For all the chatter about clean energy, the amount of electricity generated by renewable resources in North Carolina boils down to just about 5 percent, and most of that is hydro. Senate Bill 3, proposed energy legislation that won overwhelming support in the state Senate last week and was under review by the House at press time, would require an additional 12.5 percent of the electricity sold by Progress Energy and Duke Energy to come from efficiency programs or renewable energy sources by 2021.
The mandate would make North Carolina the first state in the Southeast to establish a renewable-portfolio standard, a step Michael Shore of national nonprofit Environmental Defense says is important for developing statewide clean-energy infrastructure. “It is so significant for North Carolina to adopt a policy like this,” says Shore. “This bill would be extremely valuable for developing solar and wind power.”
But the bill faces opposition from many other environmentalists, who say the original intention behind the legislation became distorted after utility companies lobbied for amendments in their favor. Much of the criticism hinges on a provision that would shift the financial risk of new coal and nuclear plants to ratepayers.
“The transfer of risk for big coal and nuclear plants also serves as a promotion for these plants,” says Jim Warren, executive director of the Durham-based nonprofit North Carolina Waste Awareness and Reduction Network. If the bill passes, Warren says, ratepayers could have to pay for the research and development of new coal and nuclear facilities—even if those plants are never completed.

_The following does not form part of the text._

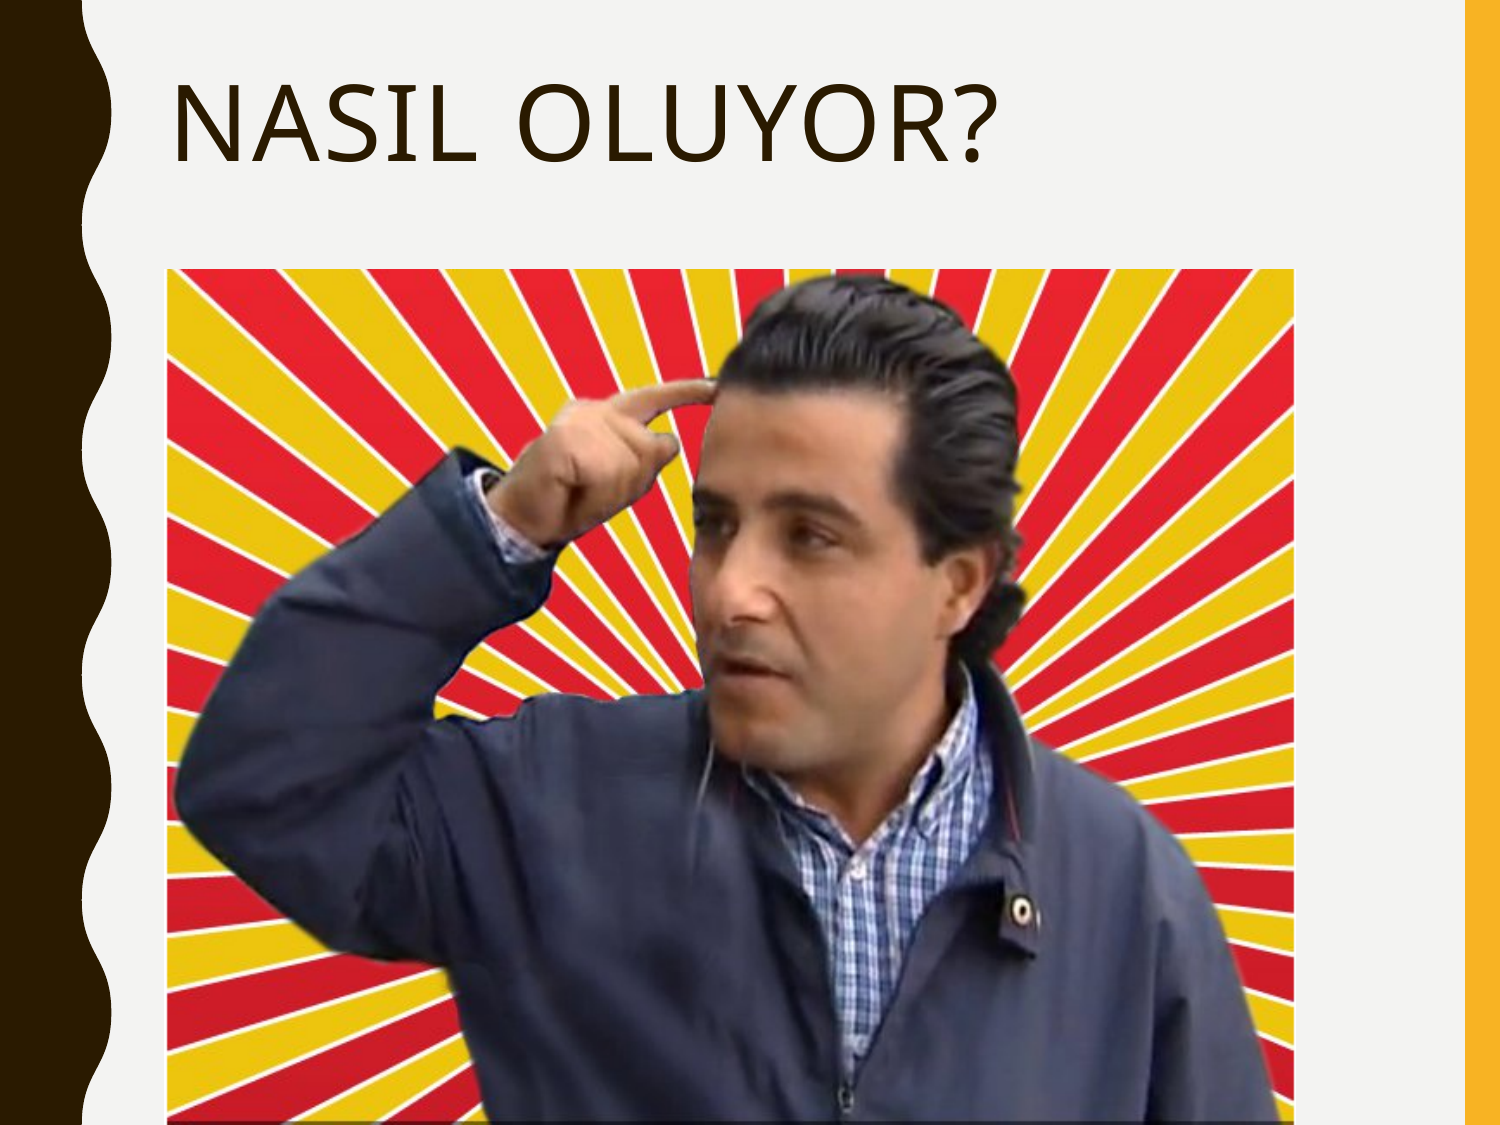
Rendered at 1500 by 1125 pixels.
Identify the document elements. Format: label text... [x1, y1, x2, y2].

picture [163, 269, 1296, 1125]
title NASIL OLUYOR? [154, 62, 1407, 308]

Avram Friedman, executive director of the Sylva-based Canary Coalition, opposes the legislation in part because he says switching to 12.5 percent renewable energy by 2021 isn’t enough of a response to climate change. “If that’s the rate of progress we make, we may as well give up now,” he says. “We have to think in much bigger terms than that. This bill doesn’t convey any urgency at all.”

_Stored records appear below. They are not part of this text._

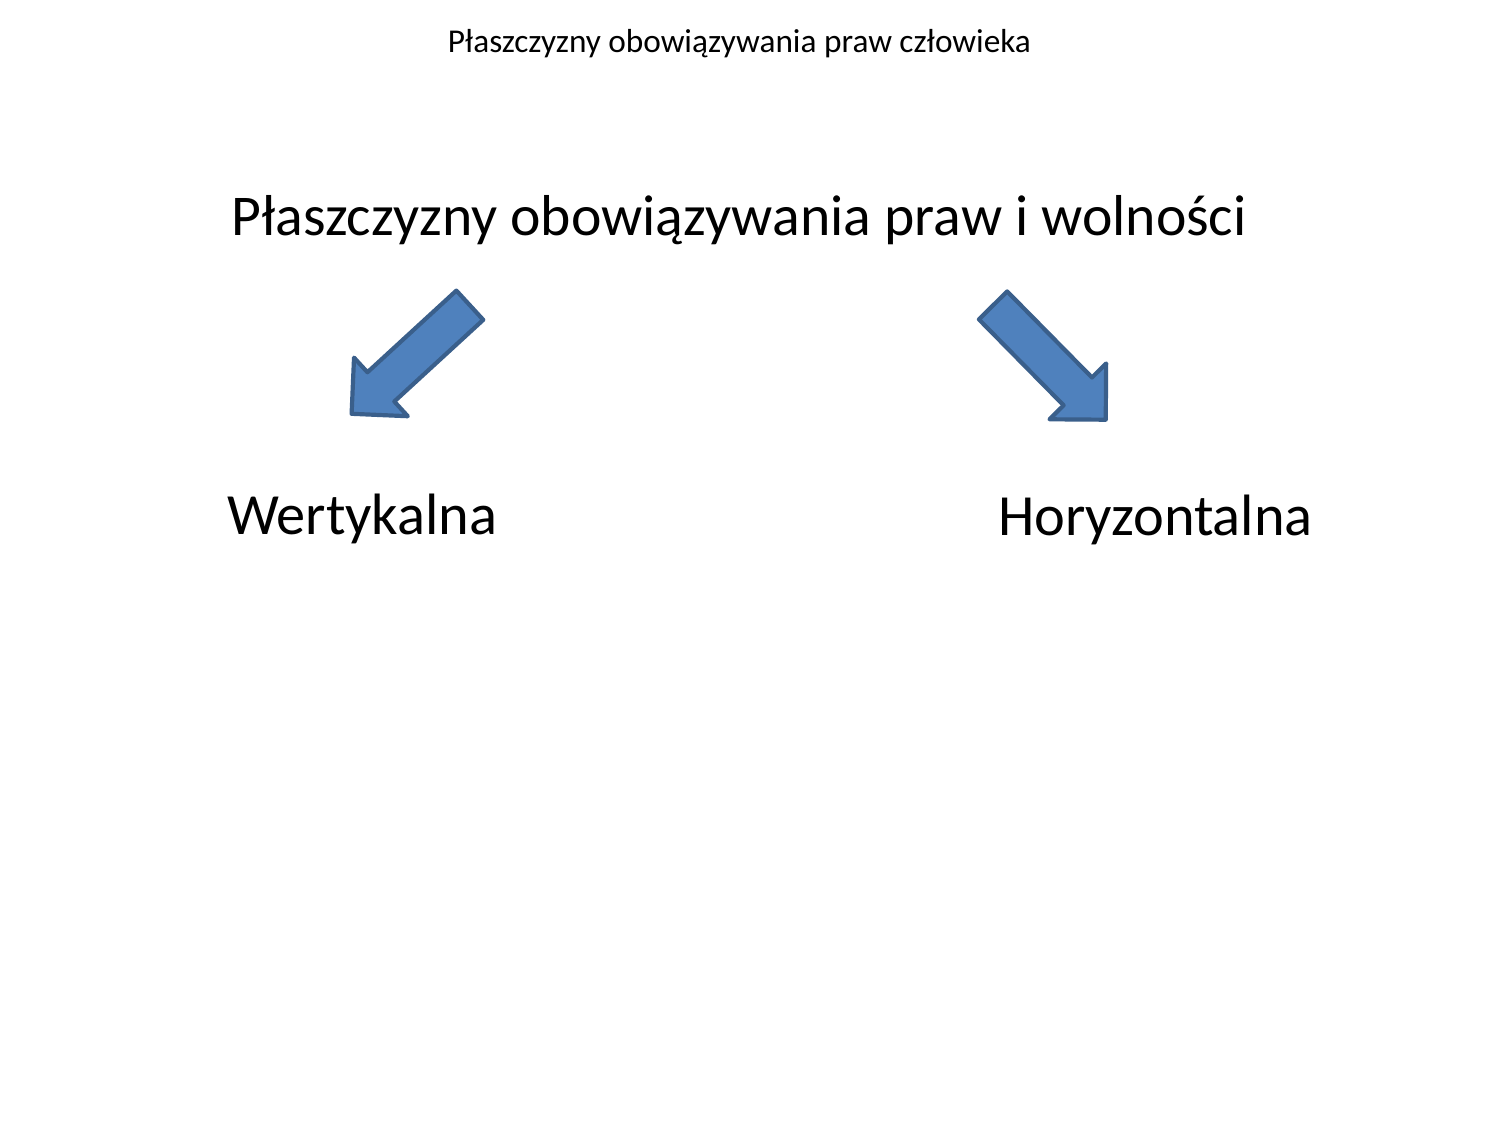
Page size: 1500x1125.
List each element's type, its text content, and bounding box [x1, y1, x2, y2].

list Płaszczyzny obowiązywania praw i wolności [7, 90, 1473, 256]
title Płaszczyzny obowiązywania praw człowieka [64, 0, 1415, 79]
text_box Horyzontalna [964, 469, 1347, 568]
text_box [976, 289, 1109, 422]
text_box Wertykalna [171, 469, 553, 567]
text_box [349, 288, 486, 419]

Nor does Friedman consider all the renewable-energy technology included in the bill to be truly clean. “Combustion of chicken carcasses, hog waste and wood waste aren’t really clean at all,” he says, referring to plants that would incinerate various forms of biomass to generate electricity. One provision that is drawing fire from clean-water activists is a mandate to use existing hog-waste lagoons as sources of methane, while allowing the hog industry to walk away from the responsibility of cleaning up those lagoons.
But the North Carolina Sustainable Energy Association, a Raleigh-based organization, highlights the bill as an important, if not entirely perfect, leap forward. “Advocates for sustainable energy cannot afford to sit on the sidelines waiting for the ideal Senate or House bill that will eliminate all of our greenhouse-gas emissions in one fell swoop and forever ban new coal and nuclear power plants,” a statement by the association reads, going on to say it’s a matter of getting started today to develop clean energy.
Still, Friedman and Warren remain concerned that the bill is being railroaded through without careful deliberation. “This is a wide-ranging bill,” Warren says to stress the point. “It would shift North Carolina policy for years to come.”
UPDATE:
Wednesday, Aug. 1, 2007, at the North Carolina General Assembly:
Energy efficiency bill just one vote away from final passage
ENERGY EFFICIENCY: A bill requiring the state’s utilities to provide 12.5 percent of their retail electricity from renewable fuel and efficiency measures by 2017 appears headed for final passage as the Senate agreed to House changes by a vote of 47-1. One more Senate vote was expected Thursday before going to Gov. Mike Easley for his signature. The bill contains much-debated sections to help finance construction of traditional power plants and to dictate that a certain amount of renewable fuel come from hog and poultry waste.